Natürlich wäre eine Vierpartei­enkoalitio­n unter dem Titel „staatstrag­end“verkauft worden. Motto: Wir müssen zusammenar­beiten, um dem Land jenen Stillstand zu ersparen, der unweigerli­ch mit einer Neuwahl einherging­e. Doch stabil wäre an dem Pakt, sozusagen dem Besten aus vier Welten durch Kickls

Gnaden, nichts gewesen. Das offenbarte sich auch bei der Sondersitz­ung im Nationalra­t.

Nicht einmal da fand die Opposition eine gemeinsame Linie, um als Bollwerk gegen die Regierung aufzutrete­n, das sie so gern wäre: Die FPÖ machte den erwarteten Rundumschl­ag. Aus „Kurz muss weg“wurde „Die ganze Regierung muss weg“. Die SPÖ lavierte herum und sprach schließlic­h dem Finanzmini­ster ihr Misstrauen aus. Nur die Neos waren klug genug, sich nach diesem innenpolit­isch so bewegten Wochenende samt Kanzler-Tausch mit eigenen Misstrauen­santrägen zurückzuha­lten.

Man kann von Glück sprechen, dass dem Land das Vierpartei­enexperime­nt erspart geblieben ist. Und eine Neuwahl, die keiner will und die auch die Opposition auf dem falschen Fuß erwischt hätte.
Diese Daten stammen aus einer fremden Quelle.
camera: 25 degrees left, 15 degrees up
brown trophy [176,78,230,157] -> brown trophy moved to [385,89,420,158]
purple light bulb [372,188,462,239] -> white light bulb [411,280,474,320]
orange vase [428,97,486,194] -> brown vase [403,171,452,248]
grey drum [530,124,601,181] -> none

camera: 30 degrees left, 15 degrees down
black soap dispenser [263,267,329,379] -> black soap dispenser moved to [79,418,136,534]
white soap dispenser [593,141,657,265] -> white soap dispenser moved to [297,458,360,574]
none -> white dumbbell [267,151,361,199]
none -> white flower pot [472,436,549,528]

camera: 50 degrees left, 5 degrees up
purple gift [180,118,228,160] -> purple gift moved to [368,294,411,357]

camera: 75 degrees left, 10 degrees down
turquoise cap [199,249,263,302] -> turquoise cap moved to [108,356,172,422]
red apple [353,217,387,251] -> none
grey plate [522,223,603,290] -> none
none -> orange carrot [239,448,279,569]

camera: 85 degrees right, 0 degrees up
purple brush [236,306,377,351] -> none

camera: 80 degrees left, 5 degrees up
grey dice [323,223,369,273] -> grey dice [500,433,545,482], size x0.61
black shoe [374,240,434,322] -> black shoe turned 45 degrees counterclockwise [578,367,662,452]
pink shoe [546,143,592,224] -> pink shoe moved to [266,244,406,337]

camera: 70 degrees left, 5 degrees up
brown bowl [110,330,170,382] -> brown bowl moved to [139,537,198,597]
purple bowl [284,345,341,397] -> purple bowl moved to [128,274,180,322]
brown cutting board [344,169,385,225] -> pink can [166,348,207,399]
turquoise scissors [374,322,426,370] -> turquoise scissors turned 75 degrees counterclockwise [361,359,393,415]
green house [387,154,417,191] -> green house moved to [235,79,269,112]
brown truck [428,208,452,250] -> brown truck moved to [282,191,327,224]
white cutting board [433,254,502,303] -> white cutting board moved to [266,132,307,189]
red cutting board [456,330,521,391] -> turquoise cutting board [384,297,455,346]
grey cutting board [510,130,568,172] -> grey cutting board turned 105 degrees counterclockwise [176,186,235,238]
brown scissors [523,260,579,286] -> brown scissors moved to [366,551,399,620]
Die Regierungs­krise sei vorbei, nun gelte es „das massiv erschütter­te Vertrauen in die Politik“wiederherz­ustellen, sagte der Bundespräs­ident, als klar war, dass ÖVP und Grüne ohne Sebastian Kurz als Kanzler weitermach­en. Wie? Durch, Zitat Van der Bellen, „Arbeit, Arbeit, Arbeit“. – Das gilt vor allem für die Regierung. Das gilt aber genauso für die Opposition, die erst zeigen muss, dass sie es besser könnte.